If the first set felt right, the second set was just about perfect- a journey through some tie-dyed image of a 1968 that never existed. Jimmy kicked back and gave a huge grin as he cut into the psychedelic pop of Til the Morning Comes, although it was a fantastic solo from Warren that brought the tune to fruition. The exiting jam was immediately a mass of gears and wheels all spinning and grinding in some strange rhythmic pattern- actually it sounded like a Ratdog jam- before it sighed and settled into a spacey interlude of military rolls and single bloated notes from Warren. More vague Dark Star hints gave way to the celestial dawn of New Potato Caboose. The song is a masterpiece of 60s composition and content- a really unique song that climbs a tenuous stairway to the heavens. The last verse pushed the instrumentation off the precipice and it floated down so slowly, swaying from side to side like a feather. Suddenly caught in an updraft and carried in Molo’s arms, the jam rested momentarily in a pretty place before Phil sounded in and pushed the movement in a variety of directions. An Other One tease led to a swirling column of intense music, an energetic jamlet that won loud cheers when it dispersed again into the hazy summer night. By this point the jam was breathing on its own; with each inhalation, a new theme, be it Dark Star, or Truckin’, or a scary, alien soundscape; with each exhalation, a return to space.

A powerful St. Stephen grounded the band and the audience once. Like so much of the show, it was none too long, but focused and energetic, with Warren’s mid song solo flying up and up and up, and a gloriously rendered return to the final verse from the whole band. A brief moment of ease separated the song from an anthemic (seems that most Beatles’ covers are anthemic) I Am the Walrus, complete with a Molo fueled all out rock n roll jam at the end. The movement switched gears and Phil’s bouncy bass line initiated another groove jamlet that collapsed and reformed as a full Dark Star jam and finally rode into The Eleven, thoughts jewels polished and gleaming.

The suite ended with a nice Uncle John’s Band, one of the smoothest transitions in a night of smooth transitions. The first jam was a great example of the Herring/Barraco connection, Rob attacking the piano as fast as Jimmy’s million notes, then Jimmy attacking his guitar, as fast as Rob’s million notes. The final jam shone with tongues of fire lapping at its sides- it could’ve ended the show, but instead the band tore down the house with another in a string of interesting and enthralling Lovelights. This tune epitomizes PLQ’s sound and approach right now. It remains true to the song, but also wanders far astray in short time, playing in recessed caverns before returning just as quickly to the vocal beds. Warren was shaking and snapping his fingers as he sang the second verse- just electric. And he stretched out the third over bar after bar with insane soul power. If you haven’t heard a 2002 Lovelight, do yourself a favor and get one as soon as possible.

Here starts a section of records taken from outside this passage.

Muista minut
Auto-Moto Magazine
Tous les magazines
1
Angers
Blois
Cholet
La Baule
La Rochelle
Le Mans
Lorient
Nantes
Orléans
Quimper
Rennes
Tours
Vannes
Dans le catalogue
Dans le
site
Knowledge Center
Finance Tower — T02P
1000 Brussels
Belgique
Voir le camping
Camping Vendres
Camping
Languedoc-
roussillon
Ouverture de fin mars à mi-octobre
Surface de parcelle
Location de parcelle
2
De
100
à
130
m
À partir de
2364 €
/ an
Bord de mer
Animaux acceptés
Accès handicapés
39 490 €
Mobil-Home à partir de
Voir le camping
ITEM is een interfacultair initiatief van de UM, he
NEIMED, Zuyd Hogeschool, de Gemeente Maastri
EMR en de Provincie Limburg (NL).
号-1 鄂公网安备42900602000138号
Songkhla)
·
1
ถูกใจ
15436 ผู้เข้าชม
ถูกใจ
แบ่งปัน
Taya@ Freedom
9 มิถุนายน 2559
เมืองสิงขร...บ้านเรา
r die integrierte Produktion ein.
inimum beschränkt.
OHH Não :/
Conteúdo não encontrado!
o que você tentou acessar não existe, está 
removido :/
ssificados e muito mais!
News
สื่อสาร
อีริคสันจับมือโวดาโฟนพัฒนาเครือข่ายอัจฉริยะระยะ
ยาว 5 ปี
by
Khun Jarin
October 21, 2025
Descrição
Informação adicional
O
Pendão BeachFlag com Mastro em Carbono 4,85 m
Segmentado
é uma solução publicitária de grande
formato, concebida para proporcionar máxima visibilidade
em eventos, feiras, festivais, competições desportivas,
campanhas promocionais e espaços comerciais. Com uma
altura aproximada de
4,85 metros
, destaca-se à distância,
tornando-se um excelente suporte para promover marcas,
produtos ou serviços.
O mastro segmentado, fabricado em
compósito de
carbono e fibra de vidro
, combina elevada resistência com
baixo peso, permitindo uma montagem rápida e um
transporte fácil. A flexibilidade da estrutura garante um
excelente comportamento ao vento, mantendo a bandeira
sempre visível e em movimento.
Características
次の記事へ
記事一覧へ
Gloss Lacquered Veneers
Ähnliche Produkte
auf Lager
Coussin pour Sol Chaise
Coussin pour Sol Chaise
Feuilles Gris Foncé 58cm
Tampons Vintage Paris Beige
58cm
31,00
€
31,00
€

Many fans will remember that the 2001 Hartford show was the talk of the lot for weeks afterward, even on Trey tour. With that kind of precedent, it was hard to go into this year’s event expecting the best, but the band really came through. Most shows I’ve seen this year have had one set significantly outshining another, but this one was really a fine creation from the first note of King Solomon’s Marbles to the last note of Brokedown Palace.